[Recorded data — start]

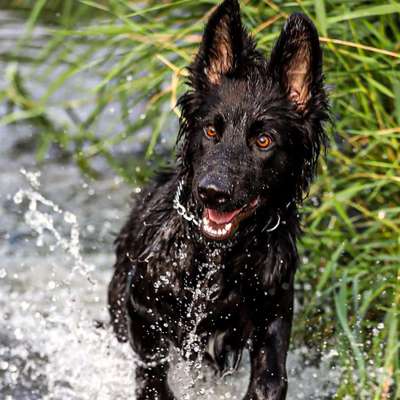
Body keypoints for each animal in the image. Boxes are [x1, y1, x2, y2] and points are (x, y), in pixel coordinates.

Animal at [108, 1, 328, 398]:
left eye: (263, 141)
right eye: (211, 130)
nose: (212, 191)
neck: (218, 257)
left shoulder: (274, 313)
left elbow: (271, 379)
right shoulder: (142, 308)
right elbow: (152, 376)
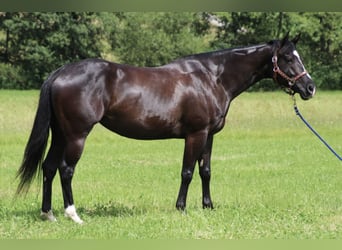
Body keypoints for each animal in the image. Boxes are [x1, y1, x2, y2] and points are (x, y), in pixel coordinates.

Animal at [16, 33, 316, 223]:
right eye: (288, 58)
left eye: (297, 56)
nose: (310, 87)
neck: (212, 77)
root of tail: (60, 72)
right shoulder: (195, 134)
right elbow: (187, 172)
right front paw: (181, 209)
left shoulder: (209, 136)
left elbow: (205, 172)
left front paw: (208, 206)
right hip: (77, 135)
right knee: (66, 170)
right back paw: (73, 215)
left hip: (61, 134)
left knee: (48, 167)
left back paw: (48, 214)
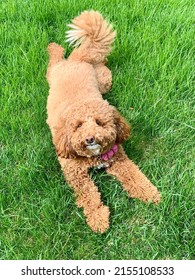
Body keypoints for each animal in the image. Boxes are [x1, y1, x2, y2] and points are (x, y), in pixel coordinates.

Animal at [45, 9, 160, 233]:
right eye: (78, 126)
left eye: (99, 122)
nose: (90, 139)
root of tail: (76, 60)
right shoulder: (75, 173)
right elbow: (89, 195)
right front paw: (98, 218)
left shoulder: (119, 160)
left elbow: (135, 176)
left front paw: (150, 193)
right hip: (54, 73)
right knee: (54, 60)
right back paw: (53, 47)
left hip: (104, 81)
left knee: (97, 61)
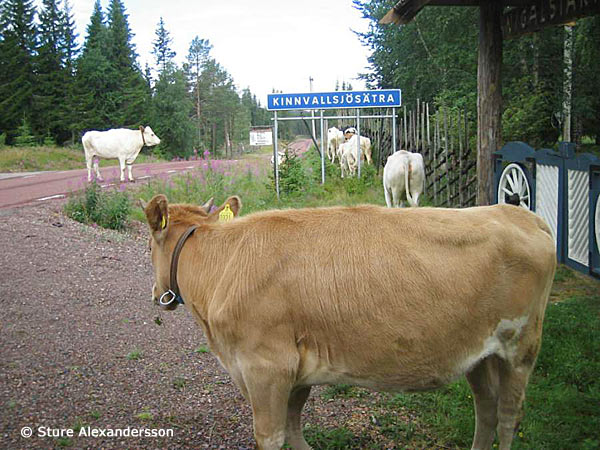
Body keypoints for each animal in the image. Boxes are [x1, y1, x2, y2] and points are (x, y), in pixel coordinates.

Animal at [143, 197, 556, 450]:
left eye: (149, 246)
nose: (157, 293)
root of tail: (523, 214)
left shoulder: (266, 368)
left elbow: (272, 436)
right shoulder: (294, 371)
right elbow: (294, 427)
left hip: (521, 346)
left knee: (508, 416)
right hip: (479, 354)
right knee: (485, 409)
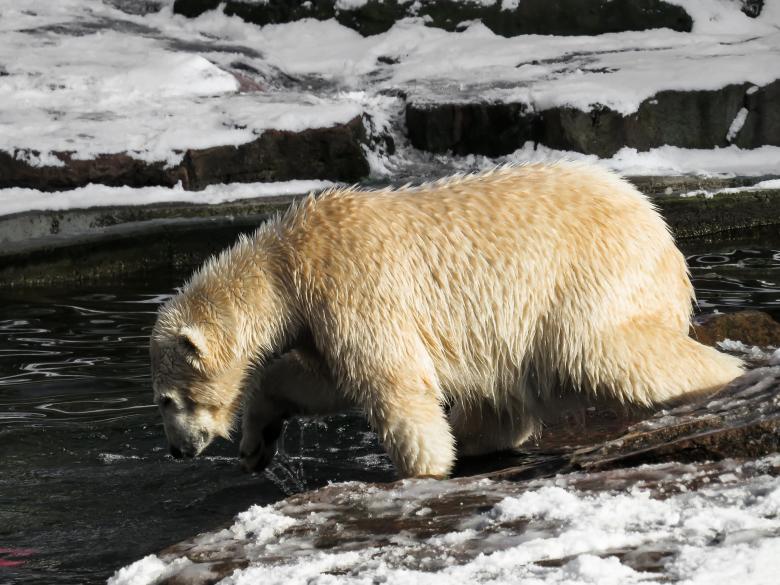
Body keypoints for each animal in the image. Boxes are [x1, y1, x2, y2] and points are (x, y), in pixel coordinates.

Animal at [149, 162, 744, 478]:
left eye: (166, 399)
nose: (176, 450)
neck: (288, 263)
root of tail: (665, 239)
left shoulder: (353, 283)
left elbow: (391, 379)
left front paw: (423, 470)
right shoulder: (320, 315)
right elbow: (315, 379)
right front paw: (256, 446)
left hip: (588, 278)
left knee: (601, 351)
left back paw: (727, 380)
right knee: (508, 392)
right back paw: (478, 435)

[Recorded data — finish]

**What the exercise asks**
Given the listing above, repeat exactly the lines starting at the one with "right knee: (66, 170)" and ending at the one with "right knee: (54, 60)", inclusive, excluding pictures.

**Output of the exercise**
right knee: (66, 170)
right back paw: (73, 215)
left hip: (61, 134)
left knee: (48, 167)
left back paw: (48, 214)
Body keypoints for each animal in the image. Boxes are [x1, y1, x2, y2] and points are (x, y), in pixel coordinates.

Animal at [45, 9, 160, 233]:
right eye: (78, 126)
left eye: (99, 122)
nose: (90, 139)
root of tail: (76, 60)
right shoulder: (75, 173)
right elbow: (89, 195)
right front paw: (98, 218)
left shoulder: (119, 160)
left elbow: (135, 176)
left front paw: (150, 193)
right hip: (54, 73)
right knee: (54, 60)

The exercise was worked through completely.